Vivemos fatigados pela pressão, cercados por agendas e prazos e doutrinados pelos despertadores e relógios inteligentes. Mas será que ainda sabemos o que significa viver o tempo e a vida?

 

Bem antes dos relógios

Muito antes dos relógios que hoje carregamos no pulso ou no celular, o tempo era marcado pelos ciclos naturais. Há mais de 5 mil anos, egípcios e babilônios já utilizavam calendários para organizar o plantio e prever colheitas. Baseavam-se em três grandes ciclos: o dia solar, o mês lunar e o ano solar. Observações simples, mas essenciais, que conectavam o tempo às estações e ao céu.

Com o tempo, os egípcios criaram um calendário civil com 12 meses de 30 dias, somando cinco dias extras para alinhar o ciclo anual ao movimento do Sol. Nesse modelo, o dia era dividido em 12 horas temporais, cuja duração variava conforme o verão ou o inverno. Foi um salto notável na organização da vida cotidiana.

 

Do Sol ao pêndulo

À medida que as sociedades se sofisticavam, crescia a necessidade de medir o tempo com mais precisão. Surgiram os relógios solares e de água, seguidos pela ampulheta. Todos, dependentes de elementos naturais, ainda sujeitos a imprecisões. A virada veio no século XIII, com o primeiro relógio mecânico no monastério de Dunstable, na Inglaterra, reflexo da disciplina horária dos monges.

Dois séculos depois, os relógios mecânicos se popularizavam nas torres das igrejas, e o conceito de horas fixas se firmava. Com o avanço da ciência, surgiram mostradores com minutos e segundos (no século XVII), e o mecanismo de fuso viabilizou os primeiros relógios portáteis, objetos de luxo das elites europeias.

Mas foi em 1656 que o holandês Christiann Huygens apresentou o primeiro relógio de pêndulo confiável. A precisão aumentou drasticamente: de até 15 minutos de erro por dia para apenas um minuto por semana. O pêndulo se tornou padrão global, embora ainda restrito a quem podia pagar.

 

Do bolso ao pulso

Já no século XIX, a tecnologia dos relógios começou a se democratizar. O americano Eli Terry, com apoio de investidores de Connecticut, lançou um relógio completo por apenas 15 dólares, dando início à produção em massa nos Estados Unidos.
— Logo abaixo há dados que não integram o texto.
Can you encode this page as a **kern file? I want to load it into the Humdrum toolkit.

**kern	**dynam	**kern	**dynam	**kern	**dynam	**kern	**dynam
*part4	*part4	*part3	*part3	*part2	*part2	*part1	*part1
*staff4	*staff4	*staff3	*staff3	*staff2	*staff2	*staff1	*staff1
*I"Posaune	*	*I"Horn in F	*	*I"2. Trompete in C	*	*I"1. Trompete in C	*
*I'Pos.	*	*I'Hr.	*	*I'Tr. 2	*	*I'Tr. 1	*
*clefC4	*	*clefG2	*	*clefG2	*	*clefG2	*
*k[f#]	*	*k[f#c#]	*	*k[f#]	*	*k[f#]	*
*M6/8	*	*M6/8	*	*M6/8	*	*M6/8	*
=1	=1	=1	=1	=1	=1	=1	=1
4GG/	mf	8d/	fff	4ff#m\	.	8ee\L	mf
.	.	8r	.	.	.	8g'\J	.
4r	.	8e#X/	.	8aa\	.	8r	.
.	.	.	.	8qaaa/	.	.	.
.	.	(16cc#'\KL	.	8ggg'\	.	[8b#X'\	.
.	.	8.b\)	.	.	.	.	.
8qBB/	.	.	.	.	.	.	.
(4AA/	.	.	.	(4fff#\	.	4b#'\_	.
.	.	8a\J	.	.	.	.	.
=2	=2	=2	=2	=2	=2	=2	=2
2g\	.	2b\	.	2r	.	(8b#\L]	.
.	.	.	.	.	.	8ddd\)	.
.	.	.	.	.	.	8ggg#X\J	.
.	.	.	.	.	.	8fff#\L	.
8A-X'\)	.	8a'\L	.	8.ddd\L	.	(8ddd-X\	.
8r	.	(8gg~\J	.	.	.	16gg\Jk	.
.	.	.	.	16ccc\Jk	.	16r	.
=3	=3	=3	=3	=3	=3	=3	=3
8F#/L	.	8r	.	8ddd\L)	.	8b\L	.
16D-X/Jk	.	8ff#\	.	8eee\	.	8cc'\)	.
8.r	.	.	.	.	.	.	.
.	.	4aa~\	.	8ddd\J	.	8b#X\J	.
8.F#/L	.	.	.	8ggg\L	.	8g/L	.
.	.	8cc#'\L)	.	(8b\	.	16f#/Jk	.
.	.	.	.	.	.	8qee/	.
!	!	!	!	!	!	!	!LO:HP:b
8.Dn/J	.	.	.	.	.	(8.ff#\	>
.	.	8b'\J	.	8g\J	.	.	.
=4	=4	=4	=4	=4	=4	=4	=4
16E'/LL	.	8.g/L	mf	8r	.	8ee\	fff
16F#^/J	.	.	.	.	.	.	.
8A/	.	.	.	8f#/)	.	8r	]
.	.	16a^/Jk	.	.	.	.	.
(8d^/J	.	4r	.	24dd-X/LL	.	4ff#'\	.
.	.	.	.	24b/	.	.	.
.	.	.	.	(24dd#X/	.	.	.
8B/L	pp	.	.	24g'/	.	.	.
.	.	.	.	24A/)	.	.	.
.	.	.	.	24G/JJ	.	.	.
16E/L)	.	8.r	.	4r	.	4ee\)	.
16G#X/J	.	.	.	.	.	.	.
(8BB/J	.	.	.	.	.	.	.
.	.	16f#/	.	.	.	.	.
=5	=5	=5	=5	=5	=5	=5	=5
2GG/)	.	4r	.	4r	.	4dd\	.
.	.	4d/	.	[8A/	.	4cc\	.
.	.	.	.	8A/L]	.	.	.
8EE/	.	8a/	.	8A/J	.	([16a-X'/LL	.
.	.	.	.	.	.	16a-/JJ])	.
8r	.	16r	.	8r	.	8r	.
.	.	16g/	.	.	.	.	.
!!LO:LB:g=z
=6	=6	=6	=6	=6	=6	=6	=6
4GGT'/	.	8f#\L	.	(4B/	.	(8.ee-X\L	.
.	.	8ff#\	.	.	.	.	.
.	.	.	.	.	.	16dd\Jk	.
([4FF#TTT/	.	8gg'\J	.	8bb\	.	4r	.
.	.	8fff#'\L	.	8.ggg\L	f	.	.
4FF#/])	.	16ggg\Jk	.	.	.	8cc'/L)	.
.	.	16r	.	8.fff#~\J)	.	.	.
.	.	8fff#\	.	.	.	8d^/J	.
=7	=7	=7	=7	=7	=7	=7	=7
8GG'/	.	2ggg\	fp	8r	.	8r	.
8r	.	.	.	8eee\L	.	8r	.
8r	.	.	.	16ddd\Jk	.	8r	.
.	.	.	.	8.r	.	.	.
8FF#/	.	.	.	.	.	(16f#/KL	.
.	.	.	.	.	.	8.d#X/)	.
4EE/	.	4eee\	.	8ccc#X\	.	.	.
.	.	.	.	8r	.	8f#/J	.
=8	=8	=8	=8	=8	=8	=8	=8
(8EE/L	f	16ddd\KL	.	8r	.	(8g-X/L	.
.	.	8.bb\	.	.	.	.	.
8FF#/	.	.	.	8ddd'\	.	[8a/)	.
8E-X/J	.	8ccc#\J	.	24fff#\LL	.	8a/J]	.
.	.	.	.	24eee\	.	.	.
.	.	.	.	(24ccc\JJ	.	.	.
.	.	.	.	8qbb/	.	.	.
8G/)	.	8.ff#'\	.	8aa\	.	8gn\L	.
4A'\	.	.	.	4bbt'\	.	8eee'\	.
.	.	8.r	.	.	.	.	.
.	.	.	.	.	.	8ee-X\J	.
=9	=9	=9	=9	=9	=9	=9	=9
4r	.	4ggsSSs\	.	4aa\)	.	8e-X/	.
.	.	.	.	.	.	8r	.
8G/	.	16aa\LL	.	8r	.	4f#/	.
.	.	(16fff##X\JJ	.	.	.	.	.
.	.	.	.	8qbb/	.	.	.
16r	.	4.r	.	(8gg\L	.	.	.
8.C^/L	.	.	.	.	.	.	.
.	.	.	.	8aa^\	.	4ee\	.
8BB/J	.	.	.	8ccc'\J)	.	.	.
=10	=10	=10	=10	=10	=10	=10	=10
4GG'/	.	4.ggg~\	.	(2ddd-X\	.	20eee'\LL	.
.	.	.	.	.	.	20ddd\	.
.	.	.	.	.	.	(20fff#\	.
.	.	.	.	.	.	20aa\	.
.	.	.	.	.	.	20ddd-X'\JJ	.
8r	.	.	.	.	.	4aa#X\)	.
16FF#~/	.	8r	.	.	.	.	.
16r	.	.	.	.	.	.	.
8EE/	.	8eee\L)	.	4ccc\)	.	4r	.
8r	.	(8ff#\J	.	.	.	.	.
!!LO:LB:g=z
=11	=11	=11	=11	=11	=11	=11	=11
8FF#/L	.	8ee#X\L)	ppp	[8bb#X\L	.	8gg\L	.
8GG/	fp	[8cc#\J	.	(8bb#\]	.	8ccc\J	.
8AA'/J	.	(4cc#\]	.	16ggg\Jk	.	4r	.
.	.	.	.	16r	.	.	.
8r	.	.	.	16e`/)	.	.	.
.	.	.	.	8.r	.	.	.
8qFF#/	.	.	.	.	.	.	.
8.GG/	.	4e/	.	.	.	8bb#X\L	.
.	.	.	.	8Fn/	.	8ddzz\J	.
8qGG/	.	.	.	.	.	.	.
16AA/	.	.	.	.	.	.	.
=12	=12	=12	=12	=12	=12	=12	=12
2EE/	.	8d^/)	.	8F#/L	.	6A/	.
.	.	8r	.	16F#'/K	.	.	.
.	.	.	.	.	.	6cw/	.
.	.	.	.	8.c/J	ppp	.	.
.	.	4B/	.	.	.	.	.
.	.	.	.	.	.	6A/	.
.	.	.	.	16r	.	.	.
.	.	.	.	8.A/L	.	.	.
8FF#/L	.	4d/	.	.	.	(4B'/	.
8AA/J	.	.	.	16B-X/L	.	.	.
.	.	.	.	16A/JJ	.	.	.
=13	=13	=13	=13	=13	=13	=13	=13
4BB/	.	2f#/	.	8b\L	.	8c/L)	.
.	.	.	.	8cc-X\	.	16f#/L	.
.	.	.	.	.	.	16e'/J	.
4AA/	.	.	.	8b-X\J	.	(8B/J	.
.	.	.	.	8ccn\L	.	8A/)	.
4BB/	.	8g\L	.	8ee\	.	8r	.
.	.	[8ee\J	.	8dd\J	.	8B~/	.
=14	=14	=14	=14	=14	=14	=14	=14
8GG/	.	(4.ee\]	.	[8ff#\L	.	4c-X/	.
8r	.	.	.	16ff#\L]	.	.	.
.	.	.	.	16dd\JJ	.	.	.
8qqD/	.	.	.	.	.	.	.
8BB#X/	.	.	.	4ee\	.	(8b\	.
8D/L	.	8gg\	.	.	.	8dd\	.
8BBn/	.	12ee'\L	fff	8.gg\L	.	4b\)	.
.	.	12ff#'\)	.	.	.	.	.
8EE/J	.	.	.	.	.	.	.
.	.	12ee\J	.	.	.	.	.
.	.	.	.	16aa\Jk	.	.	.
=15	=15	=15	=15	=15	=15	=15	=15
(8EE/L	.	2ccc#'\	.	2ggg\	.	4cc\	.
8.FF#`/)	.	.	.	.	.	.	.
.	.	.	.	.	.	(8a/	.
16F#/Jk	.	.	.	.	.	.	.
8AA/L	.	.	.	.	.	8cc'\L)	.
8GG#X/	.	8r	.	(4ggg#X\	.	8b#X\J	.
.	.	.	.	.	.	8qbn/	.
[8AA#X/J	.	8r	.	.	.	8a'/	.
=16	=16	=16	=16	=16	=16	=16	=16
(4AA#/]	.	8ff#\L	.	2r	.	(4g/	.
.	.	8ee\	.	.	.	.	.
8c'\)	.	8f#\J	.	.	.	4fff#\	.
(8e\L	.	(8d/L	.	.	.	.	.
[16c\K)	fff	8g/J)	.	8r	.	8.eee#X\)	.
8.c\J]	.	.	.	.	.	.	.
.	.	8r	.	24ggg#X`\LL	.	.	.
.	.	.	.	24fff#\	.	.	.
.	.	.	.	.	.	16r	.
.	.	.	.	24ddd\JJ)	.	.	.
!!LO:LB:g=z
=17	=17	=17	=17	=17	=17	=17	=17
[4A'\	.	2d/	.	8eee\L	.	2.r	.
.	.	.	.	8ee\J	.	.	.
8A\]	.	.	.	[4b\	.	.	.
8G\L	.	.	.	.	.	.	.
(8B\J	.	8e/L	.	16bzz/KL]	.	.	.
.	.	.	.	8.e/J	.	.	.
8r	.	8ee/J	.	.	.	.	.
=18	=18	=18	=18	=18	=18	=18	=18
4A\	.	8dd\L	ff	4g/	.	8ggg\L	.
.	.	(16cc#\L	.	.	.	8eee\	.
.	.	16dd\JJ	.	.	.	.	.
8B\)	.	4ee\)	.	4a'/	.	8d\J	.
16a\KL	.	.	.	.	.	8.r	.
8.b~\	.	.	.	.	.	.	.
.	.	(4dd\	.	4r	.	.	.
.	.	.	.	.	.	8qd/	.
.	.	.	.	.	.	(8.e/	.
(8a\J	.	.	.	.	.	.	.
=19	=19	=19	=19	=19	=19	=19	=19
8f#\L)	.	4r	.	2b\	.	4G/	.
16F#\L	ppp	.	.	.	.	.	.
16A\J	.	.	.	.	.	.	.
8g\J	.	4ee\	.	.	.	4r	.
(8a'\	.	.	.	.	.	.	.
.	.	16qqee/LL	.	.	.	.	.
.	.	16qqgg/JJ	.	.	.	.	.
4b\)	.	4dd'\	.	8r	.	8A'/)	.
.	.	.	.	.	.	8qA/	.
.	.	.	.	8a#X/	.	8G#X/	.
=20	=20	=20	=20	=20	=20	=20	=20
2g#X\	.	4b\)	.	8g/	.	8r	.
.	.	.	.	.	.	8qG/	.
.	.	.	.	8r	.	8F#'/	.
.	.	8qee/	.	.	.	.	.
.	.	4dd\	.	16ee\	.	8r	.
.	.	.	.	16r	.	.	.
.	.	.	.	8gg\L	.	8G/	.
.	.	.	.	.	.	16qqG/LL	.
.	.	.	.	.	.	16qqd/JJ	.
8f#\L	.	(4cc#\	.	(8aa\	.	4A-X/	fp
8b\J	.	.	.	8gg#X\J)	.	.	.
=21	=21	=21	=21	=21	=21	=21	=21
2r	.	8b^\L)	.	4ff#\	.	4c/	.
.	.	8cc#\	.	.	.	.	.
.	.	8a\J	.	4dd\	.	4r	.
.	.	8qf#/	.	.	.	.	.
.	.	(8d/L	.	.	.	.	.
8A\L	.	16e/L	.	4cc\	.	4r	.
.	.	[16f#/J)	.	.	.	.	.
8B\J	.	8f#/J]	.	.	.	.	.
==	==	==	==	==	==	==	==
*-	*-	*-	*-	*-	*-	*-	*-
A Europa, especialmente a Suíça, ainda dominava a relojoaria, mas adotava um modelo mais conservador.

A Guerra Civil americana acelerou a disseminação dos relógios de bolso entre os soldados. Mais tarde, durante as guerras mundiais, os modelos de pulso – até então usados apenas por mulheres – foram adaptados aos homens no campo de batalha. O sucesso foi tanto que, com o fim da guerra, o relógio de pulso se tornou um acessório universal.

 

A era da precisão extrema

O século XX levou a medição do tempo a níveis impressionantes. Na década de 1930, surgiram os primeiros relógios de quartzo, que utilizavam a vibração de cristais para marcar o tempo com variação mínima, cerca de dois milésimos de segundo por dia. Em 1939, o Observatório Real já utilizava essa inovação.

Mas logo o quartzo foi superado. Em 1948, o primeiro relógio atômico foi criado nos Estados Unidos, utilizando a ressonância do átomo de césio. A precisão chegava à casa dos nanossegundos. Embora imperceptível no cotidiano, essa tecnologia é vital para aplicações científicas, sistemas de navegação e telecomunicações.

 

Escravos do tempo

O tempo, antes uma referência natural, hoje dita o ritmo de nossa vida moderna. Os relógios definem compromissos, fusos horários, agendas globais e até o funcionamento das máquinas. Em países como Japão ou Inglaterra, pontualidade é praticamente um valor moral. Em outros, como o Brasil, o tempo pode ser mais flexível, mas ainda assim, inescapável.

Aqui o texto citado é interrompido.